_Records for the exercise_
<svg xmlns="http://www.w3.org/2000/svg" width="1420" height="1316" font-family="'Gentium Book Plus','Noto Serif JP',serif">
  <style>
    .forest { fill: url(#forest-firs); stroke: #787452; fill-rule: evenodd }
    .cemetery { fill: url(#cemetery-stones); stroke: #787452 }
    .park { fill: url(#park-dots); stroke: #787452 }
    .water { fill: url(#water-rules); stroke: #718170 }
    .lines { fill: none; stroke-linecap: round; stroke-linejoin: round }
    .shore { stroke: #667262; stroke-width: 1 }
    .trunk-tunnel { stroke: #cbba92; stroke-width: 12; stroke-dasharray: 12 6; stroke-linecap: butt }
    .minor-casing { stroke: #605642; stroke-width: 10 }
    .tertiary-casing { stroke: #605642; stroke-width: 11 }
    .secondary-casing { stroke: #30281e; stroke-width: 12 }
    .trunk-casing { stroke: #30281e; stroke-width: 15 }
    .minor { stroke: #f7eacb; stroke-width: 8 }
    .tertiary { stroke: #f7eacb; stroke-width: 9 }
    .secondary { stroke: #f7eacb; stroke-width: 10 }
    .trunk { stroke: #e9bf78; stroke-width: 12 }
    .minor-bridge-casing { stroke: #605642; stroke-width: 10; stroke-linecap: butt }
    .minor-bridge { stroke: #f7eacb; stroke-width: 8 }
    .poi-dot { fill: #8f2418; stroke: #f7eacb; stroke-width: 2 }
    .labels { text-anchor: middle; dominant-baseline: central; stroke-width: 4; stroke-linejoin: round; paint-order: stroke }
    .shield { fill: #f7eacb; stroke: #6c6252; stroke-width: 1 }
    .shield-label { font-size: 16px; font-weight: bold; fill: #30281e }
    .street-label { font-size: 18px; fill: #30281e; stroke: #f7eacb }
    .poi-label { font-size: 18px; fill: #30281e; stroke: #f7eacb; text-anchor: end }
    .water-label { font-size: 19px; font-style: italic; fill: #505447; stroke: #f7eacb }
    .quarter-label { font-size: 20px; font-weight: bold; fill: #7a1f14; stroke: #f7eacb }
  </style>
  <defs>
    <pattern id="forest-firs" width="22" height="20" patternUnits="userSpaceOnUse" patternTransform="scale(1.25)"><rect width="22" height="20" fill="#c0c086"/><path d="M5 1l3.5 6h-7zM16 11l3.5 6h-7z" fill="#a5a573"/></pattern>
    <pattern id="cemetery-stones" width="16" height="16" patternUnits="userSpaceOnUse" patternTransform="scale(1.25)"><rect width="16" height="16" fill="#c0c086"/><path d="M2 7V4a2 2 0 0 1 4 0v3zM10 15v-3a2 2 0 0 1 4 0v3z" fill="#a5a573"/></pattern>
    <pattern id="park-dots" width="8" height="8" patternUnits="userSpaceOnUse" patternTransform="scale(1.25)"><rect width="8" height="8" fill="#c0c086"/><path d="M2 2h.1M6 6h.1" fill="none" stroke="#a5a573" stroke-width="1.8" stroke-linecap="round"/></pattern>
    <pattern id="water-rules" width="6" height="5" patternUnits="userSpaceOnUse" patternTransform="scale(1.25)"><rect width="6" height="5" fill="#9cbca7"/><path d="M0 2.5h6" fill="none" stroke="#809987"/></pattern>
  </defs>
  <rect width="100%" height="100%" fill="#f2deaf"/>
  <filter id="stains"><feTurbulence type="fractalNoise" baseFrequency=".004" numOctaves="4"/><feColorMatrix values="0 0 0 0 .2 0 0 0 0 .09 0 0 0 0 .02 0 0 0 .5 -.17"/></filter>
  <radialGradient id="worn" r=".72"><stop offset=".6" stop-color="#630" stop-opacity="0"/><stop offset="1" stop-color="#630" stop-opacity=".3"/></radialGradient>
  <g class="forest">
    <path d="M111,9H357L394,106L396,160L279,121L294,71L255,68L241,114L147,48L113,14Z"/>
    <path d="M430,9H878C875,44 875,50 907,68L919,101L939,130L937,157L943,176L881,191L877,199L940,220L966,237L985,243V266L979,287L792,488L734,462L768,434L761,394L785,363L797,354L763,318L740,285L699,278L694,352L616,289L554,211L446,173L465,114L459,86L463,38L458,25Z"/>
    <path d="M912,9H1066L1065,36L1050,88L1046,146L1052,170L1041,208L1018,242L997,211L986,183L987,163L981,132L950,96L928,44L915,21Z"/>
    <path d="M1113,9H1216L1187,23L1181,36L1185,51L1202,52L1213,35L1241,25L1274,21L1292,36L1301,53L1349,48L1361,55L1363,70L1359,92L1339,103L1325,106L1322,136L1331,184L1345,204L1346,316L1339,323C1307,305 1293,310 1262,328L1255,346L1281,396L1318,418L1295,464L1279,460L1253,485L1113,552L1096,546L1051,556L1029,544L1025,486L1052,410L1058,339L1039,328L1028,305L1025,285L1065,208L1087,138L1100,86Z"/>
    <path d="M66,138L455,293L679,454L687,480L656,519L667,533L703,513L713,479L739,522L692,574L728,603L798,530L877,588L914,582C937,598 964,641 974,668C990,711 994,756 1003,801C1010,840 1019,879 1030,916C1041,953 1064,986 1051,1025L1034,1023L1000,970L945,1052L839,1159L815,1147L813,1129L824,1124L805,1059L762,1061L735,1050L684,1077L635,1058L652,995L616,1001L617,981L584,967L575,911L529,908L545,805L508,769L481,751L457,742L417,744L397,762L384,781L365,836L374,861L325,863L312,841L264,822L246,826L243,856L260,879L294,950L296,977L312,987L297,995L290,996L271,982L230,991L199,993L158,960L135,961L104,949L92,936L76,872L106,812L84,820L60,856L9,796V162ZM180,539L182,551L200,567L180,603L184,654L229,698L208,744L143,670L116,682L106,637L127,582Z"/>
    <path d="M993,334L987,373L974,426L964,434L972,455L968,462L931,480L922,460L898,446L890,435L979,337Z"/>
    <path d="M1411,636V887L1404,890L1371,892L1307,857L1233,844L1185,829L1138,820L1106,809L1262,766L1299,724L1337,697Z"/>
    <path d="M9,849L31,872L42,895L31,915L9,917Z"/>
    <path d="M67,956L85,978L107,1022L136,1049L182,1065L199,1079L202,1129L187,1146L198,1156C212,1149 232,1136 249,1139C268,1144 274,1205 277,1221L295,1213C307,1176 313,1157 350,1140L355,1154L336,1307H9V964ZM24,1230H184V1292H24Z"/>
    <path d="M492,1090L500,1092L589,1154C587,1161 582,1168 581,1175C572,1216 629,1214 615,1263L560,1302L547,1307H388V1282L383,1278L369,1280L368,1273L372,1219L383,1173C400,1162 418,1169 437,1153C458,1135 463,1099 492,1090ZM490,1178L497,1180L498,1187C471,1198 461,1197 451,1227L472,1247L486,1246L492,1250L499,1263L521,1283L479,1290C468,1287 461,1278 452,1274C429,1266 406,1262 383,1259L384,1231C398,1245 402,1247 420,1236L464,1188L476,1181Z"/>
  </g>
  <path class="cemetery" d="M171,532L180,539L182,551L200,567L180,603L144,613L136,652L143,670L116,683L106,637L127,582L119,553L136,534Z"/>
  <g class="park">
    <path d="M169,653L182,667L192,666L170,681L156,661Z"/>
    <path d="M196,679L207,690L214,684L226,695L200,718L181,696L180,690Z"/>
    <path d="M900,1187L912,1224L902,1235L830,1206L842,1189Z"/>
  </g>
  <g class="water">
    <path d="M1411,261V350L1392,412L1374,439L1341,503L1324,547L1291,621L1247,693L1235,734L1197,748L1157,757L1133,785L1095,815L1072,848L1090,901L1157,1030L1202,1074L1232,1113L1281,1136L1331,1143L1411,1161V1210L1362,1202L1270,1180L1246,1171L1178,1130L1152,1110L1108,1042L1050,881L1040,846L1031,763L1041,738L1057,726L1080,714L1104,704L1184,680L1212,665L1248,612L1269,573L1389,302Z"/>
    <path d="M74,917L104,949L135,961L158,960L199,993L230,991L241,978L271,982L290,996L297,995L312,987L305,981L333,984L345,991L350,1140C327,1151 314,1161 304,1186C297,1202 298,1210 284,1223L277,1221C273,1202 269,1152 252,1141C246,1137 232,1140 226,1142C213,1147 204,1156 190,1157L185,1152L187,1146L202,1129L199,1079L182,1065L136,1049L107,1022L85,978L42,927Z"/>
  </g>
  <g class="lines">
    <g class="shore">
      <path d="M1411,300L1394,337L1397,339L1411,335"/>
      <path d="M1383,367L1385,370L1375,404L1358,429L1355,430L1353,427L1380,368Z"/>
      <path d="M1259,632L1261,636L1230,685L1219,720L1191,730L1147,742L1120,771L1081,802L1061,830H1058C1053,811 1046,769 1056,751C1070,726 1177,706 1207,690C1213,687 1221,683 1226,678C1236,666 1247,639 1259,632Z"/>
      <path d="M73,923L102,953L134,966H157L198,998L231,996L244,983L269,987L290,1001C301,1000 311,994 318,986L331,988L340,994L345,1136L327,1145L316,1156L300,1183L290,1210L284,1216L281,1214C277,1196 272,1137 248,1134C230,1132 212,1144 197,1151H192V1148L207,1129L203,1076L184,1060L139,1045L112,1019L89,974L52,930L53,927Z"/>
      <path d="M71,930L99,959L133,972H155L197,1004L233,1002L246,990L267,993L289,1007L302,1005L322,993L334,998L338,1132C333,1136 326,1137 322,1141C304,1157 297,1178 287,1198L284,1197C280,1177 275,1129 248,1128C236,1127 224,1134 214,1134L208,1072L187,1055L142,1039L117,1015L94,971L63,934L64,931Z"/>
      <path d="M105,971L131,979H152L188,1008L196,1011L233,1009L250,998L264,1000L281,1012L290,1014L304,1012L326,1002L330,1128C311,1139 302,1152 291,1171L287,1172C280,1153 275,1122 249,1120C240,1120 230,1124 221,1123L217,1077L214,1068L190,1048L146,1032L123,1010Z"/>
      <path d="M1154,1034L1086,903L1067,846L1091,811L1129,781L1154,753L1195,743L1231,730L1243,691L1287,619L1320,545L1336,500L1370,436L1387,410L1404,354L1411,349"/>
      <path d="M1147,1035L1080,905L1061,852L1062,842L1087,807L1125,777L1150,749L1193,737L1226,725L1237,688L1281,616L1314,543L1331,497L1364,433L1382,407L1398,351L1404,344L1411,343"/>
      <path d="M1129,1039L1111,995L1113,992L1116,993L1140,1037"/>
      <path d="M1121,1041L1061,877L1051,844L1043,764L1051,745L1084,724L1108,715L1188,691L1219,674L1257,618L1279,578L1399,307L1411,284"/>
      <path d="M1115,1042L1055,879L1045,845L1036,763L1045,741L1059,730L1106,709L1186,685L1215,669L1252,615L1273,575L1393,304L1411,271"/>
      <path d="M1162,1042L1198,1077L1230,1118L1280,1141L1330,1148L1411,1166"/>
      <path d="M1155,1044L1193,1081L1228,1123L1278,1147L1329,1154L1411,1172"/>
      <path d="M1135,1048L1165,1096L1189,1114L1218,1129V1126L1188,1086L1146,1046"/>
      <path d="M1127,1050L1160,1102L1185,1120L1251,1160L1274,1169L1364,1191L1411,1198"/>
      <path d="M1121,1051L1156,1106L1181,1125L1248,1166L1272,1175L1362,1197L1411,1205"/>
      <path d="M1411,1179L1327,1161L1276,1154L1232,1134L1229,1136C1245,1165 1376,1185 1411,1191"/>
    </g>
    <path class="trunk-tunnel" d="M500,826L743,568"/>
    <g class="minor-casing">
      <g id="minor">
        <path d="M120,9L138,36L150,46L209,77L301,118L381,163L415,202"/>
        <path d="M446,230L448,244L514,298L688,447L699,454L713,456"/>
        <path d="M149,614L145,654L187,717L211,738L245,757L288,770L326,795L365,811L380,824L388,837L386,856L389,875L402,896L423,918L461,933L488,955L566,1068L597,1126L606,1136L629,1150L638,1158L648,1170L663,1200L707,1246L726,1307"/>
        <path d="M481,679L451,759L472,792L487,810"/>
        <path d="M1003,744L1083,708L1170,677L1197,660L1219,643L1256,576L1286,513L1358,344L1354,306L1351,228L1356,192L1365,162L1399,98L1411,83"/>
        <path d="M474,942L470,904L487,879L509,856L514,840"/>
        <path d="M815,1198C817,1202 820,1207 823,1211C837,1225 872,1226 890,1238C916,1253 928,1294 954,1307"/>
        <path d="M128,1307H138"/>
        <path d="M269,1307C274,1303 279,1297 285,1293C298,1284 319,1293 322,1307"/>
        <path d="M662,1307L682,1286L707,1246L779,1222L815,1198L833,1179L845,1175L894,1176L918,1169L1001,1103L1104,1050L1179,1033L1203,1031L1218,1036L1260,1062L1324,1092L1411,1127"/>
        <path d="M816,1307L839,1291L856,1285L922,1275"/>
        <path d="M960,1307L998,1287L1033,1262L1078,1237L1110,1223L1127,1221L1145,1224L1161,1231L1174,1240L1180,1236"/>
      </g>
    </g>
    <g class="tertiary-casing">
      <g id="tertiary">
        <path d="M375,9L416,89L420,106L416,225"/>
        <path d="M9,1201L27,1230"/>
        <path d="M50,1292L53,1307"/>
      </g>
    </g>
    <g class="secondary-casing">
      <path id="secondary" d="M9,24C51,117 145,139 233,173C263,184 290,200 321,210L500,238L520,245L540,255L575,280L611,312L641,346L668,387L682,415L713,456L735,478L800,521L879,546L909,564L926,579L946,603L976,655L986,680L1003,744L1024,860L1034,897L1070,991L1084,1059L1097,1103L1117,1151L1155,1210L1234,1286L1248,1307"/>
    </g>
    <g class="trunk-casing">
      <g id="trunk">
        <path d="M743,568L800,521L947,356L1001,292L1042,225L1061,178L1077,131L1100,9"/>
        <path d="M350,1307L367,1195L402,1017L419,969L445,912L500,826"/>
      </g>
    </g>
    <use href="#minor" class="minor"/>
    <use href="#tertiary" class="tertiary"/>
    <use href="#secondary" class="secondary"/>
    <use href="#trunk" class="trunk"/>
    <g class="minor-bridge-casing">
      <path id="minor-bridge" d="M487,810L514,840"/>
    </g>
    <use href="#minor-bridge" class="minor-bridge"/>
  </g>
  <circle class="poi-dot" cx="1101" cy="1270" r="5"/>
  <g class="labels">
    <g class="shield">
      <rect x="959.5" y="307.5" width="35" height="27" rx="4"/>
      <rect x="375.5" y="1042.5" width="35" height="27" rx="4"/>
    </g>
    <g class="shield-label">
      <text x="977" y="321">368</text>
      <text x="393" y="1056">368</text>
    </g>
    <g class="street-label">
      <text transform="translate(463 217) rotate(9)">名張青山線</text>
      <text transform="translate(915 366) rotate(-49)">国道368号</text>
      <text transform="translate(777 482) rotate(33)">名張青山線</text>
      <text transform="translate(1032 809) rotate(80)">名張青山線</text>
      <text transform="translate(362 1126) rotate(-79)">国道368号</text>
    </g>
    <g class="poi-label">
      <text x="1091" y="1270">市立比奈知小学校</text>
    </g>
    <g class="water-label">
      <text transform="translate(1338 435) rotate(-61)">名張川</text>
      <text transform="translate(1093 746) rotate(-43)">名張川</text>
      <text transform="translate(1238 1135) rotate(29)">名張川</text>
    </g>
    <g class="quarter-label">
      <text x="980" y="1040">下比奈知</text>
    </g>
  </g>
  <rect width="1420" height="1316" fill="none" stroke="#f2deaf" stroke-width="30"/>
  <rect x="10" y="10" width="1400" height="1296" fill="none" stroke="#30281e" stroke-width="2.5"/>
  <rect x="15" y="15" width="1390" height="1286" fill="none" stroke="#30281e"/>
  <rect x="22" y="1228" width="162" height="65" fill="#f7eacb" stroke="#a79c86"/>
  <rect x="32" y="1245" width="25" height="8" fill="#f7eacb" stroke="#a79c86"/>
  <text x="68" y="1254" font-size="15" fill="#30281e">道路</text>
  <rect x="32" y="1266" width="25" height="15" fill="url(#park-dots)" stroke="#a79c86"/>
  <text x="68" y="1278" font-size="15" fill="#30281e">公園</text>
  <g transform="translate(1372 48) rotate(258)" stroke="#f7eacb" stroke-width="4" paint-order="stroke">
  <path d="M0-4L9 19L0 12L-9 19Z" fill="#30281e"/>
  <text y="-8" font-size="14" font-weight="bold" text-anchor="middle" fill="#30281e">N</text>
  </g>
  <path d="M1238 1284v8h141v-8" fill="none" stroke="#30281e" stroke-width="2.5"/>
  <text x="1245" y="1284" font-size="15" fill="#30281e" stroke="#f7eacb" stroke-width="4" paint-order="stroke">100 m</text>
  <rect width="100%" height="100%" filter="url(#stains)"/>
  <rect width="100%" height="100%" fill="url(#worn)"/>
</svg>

_Assignment_
From the line that has "url(#water-rules); stroke: #718170" through the line that has "1l3.5 6h-7zM16 11l3.5", copy every line exactly as it appears above, and leave out all others.

_Result of this task_
    .water { fill: url(#water-rules); stroke: #718170 }
    .lines { fill: none; stroke-linecap: round; stroke-linejoin: round }
    .shore { stroke: #667262; stroke-width: 1 }
    .trunk-tunnel { stroke: #cbba92; stroke-width: 12; stroke-dasharray: 12 6; stroke-linecap: butt }
    .minor-casing { stroke: #605642; stroke-width: 10 }
    .tertiary-casing { stroke: #605642; stroke-width: 11 }
    .secondary-casing { stroke: #30281e; stroke-width: 12 }
    .trunk-casing { stroke: #30281e; stroke-width: 15 }
    .minor { stroke: #f7eacb; stroke-width: 8 }
    .tertiary { stroke: #f7eacb; stroke-width: 9 }
    .secondary { stroke: #f7eacb; stroke-width: 10 }
    .trunk { stroke: #e9bf78; stroke-width: 12 }
    .minor-bridge-casing { stroke: #605642; stroke-width: 10; stroke-linecap: butt }
    .minor-bridge { stroke: #f7eacb; stroke-width: 8 }
    .poi-dot { fill: #8f2418; stroke: #f7eacb; stroke-width: 2 }
    .labels { text-anchor: middle; dominant-baseline: central; stroke-width: 4; stroke-linejoin: round; paint-order: stroke }
    .shield { fill: #f7eacb; stroke: #6c6252; stroke-width: 1 }
    .shield-label { font-size: 16px; font-weight: bold; fill: #30281e }
    .street-label { font-size: 18px; fill: #30281e; stroke: #f7eacb }
    .poi-label { font-size: 18px; fill: #30281e; stroke: #f7eacb; text-anchor: end }
    .water-label { font-size: 19px; font-style: italic; fill: #505447; stroke: #f7eacb }
    .quarter-label { font-size: 20px; font-weight: bold; fill: #7a1f14; stroke: #f7eacb }
  </style>
  <defs>
    <pattern id="forest-firs" width="22" height="20" patternUnits="userSpaceOnUse" patternTransform="scale(1.25)"><rect width="22" height="20" fill="#c0c086"/><path d="M5 1l3.5 6h-7zM16 11l3.5 6h-7z" fill="#a5a573"/></pattern>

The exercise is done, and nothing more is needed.